Peki, “tek” yerine “en” ifadesini kullanmakta ısrar edersek ne olur? Şöyle bir garabet durum ortaya çıkıverir:
- Sebe’ suresinin 39. ayetinde görüleceği üzere “...O, rızık verenlerin en hayırlısıdır.” “ خَيْرُ الرَّازِقٖينَ...” “Rızık verenlerin ... hayırlısı” Boşluğu “en” vb. ile doldurursak diğer rızık verenler kimlerdir? Rızkın başka sahibi mi vardır? Yahut “Aklınıza gelenlerin hepsinden daha büyüktür” yaklaşımını buraya uyarlamayı denediğimizde şöyle olur: “Aklınıza gelen rızık verenlerin hepsinden daha hayırlıdır.” Bu durumda Hûd suresinin 6. ayetini nereye koyacağız? Yüce Allah buyuruyor ki “...وَمَا مِنْ دَٓابَّةٍ فِي الْاَرْضِ اِلَّا عَلَى اللّٰهِ رِزْقُهَا” “Yeryüzünde, rızkı Allah’a ait olmayan (Allah’ın, rızkını vermediği) hiçbir canlı yoktur.” Tersinden baktığımızda, rızkını başkasının verdiği hiçbir canlının olmadığını görürüz. Öyleyse diğer rızık verenler kimlerdir gibi ifadeler çıkmaz sokak olur.

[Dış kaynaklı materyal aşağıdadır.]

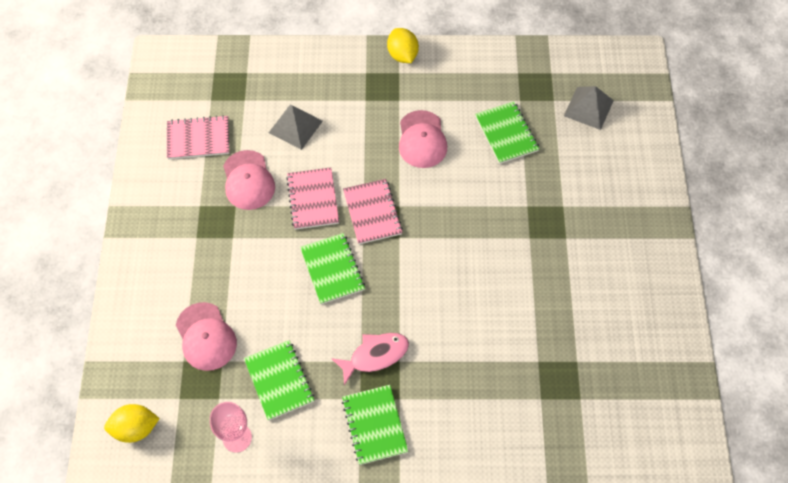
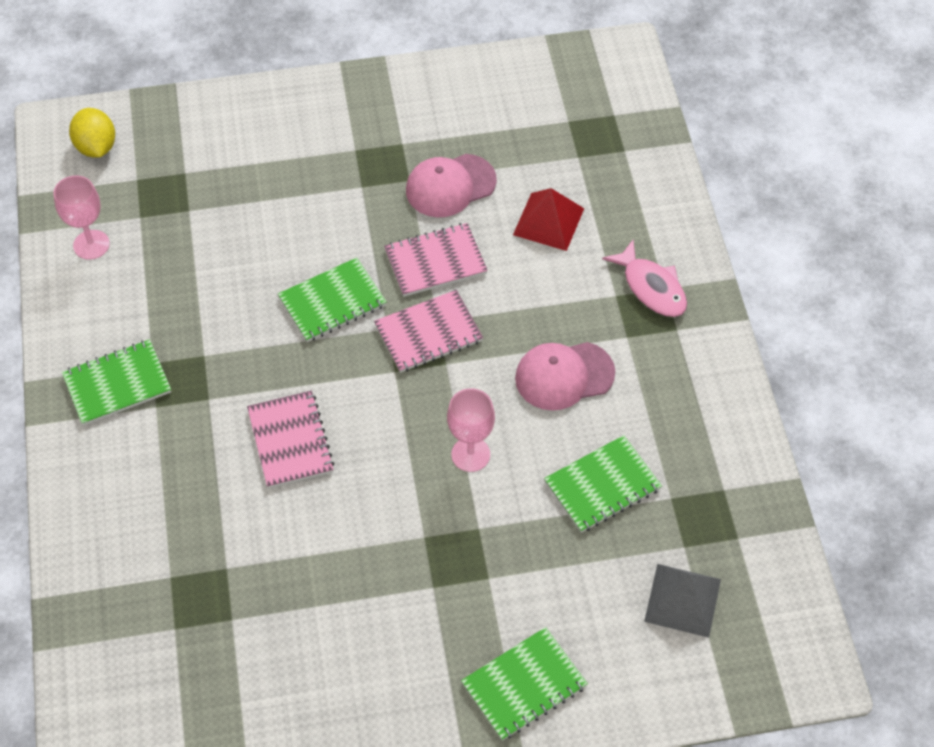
camera: 80 degrees right, 5 degrees down
(198, 139) = (502, 121): pink notebook -> pink notebook (290, 441)
(206, 337) = (219, 188): pink cap -> none
(279, 380) = (168, 273): green notebook -> green notebook (524, 685)
(295, 126) = (548, 221): grey pyramid -> red pyramid
(375, 355) = (213, 370): pink fish -> pink fish (651, 287)
(402, 55) = (711, 329): yellow lemon -> none
(472, 202) = (470, 454): none -> pink goblet

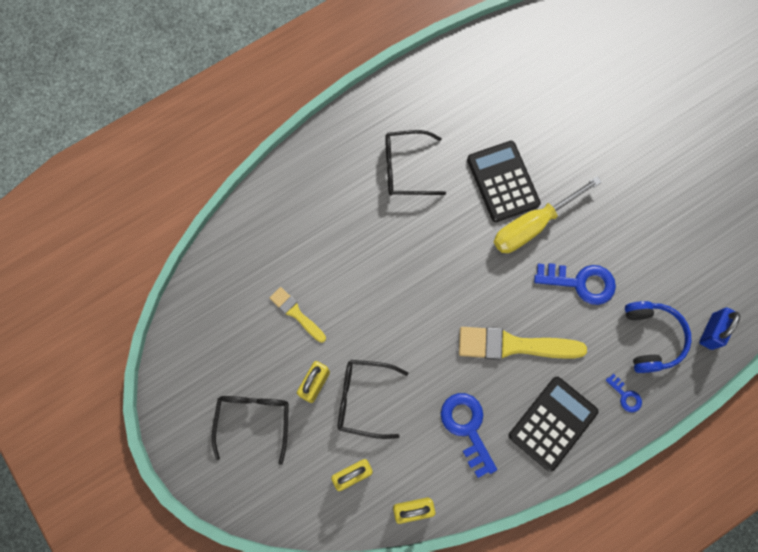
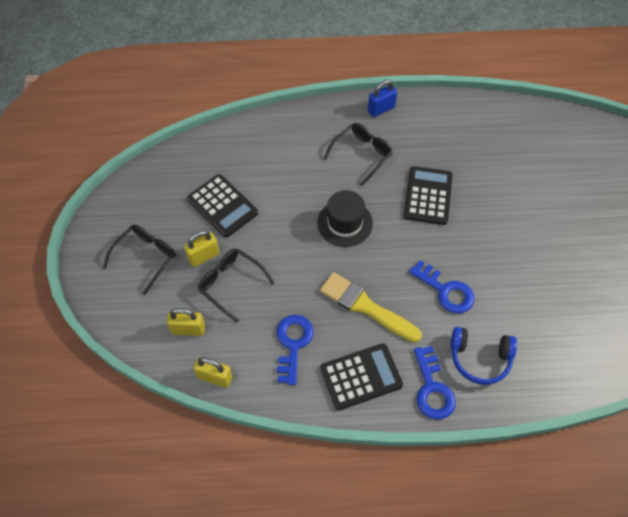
camera: 30 degrees right, 15 degrees down
(296, 313) = (222, 206): yellow brush -> black calculator
(406, 168) = (361, 154): black glasses -> black glasses turned 105 degrees clockwise
(437, 261) = (344, 223): none -> black hat
(533, 225) = (432, 234): yellow screwdriver -> none
(625, 395) = (432, 388): blue key -> blue key, size x1.96
(651, 338) = (479, 358): blue headphones -> blue headphones turned 75 degrees clockwise
(711, 331) = (534, 380): blue padlock -> blue padlock (381, 109)

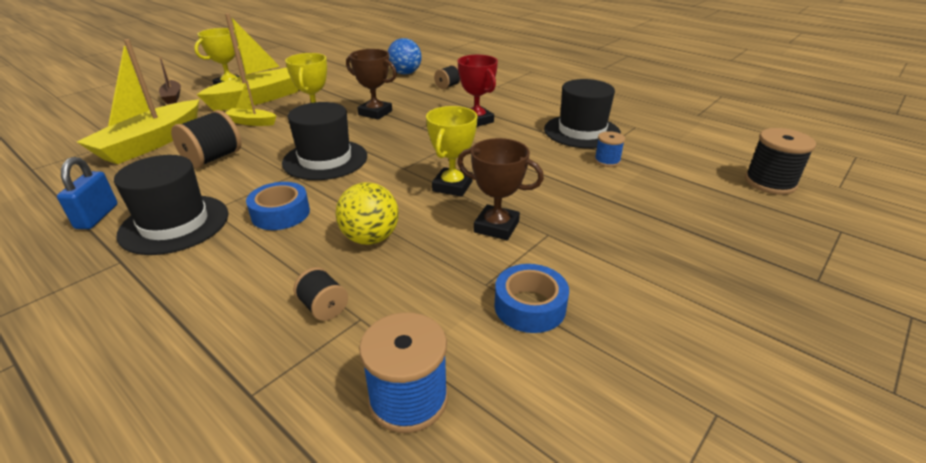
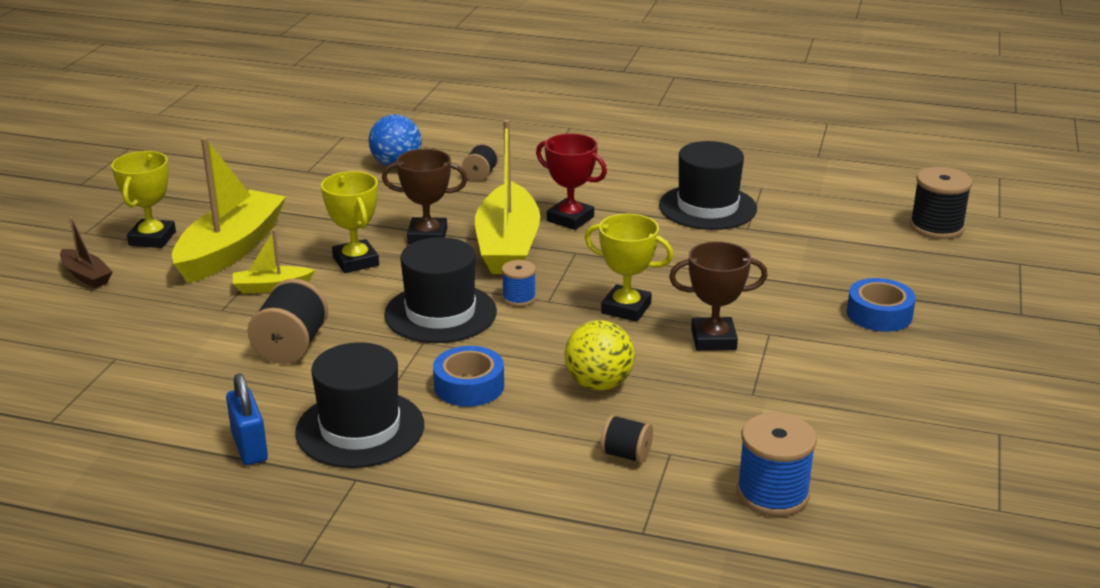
camera: 25 degrees left, 5 degrees down
(151, 143) = (170, 348): yellow boat -> yellow boat (508, 245)
(452, 186) = (626, 308): yellow trophy -> yellow trophy turned 60 degrees counterclockwise
(530, 306) = (807, 401): blue tape -> blue tape (879, 314)
(607, 161) = (764, 239): blue spool -> blue spool (519, 298)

Son örneğimiz, “merhamet” kavramı üzerinden olacak inşallah: “Ey merhametlilerin en merhametlisi!”. Elhamdülillah, bu örnek ile birlikte Hz. Peygamber’i de (aleyhisselam) anmış oluyoruz. Tirmizî’nin Sünen eserinde “Hasendir, Sahihtir -bu iki sened türüyle de ulaşmıştır-” notuyla yer alan hadise göre (Manen rivayet caizdir) buyurdular ki “... Sana gelecek olan iyilik de kötülük de ancak Allah’ın senin için kaderinde tayin ettiği kadar olur.” Yani Allah’ın izin verdiğinden, doğarken insanın alnına yazılmış olandan başka, insana iyilik de kötülük de ulaşmaz (Tabii bu ifadeler tam burada kader konusuna girdiği için şimdilik böylece bırakıyoruz). İkisi de yaratılma açısından Allah’tan gelir. Ancak sebep-sonuç bakımından iyilikler Allah’ın lütfu; kötülükler ise insanların ve cinlerin kendi yaptığı hata veya günahlardan ötürüdür. Şimdilik bu kadarıyla yetinip asıl meseleye dönecek olursak, merhametin de en nihayet Allah’tan geldiğini anlarız. “Ya Erhame’r-Râhimîn” ile Allah’ın tek merhametli olduğunu, yarattıklarında görülen acıma, merhamet etme, yardım etme vb. hasletlerin de onun merhamet etmesiyle veya izin vermesiyle mümkün olduğu sonucu kaçınılmazdır.
İslam ilim geleneğimizdeki vazgeçilmez imza ile ki onda da ism-i tafdil vardır, yazımızı bitirelim inşallah: Doğrusunu Allah bilir (ﺍﻟﻠّﻪ ﺍﻋﻠﻢ). Ve’l-hamdu lillâhi Rabbi’l-’âlemîn.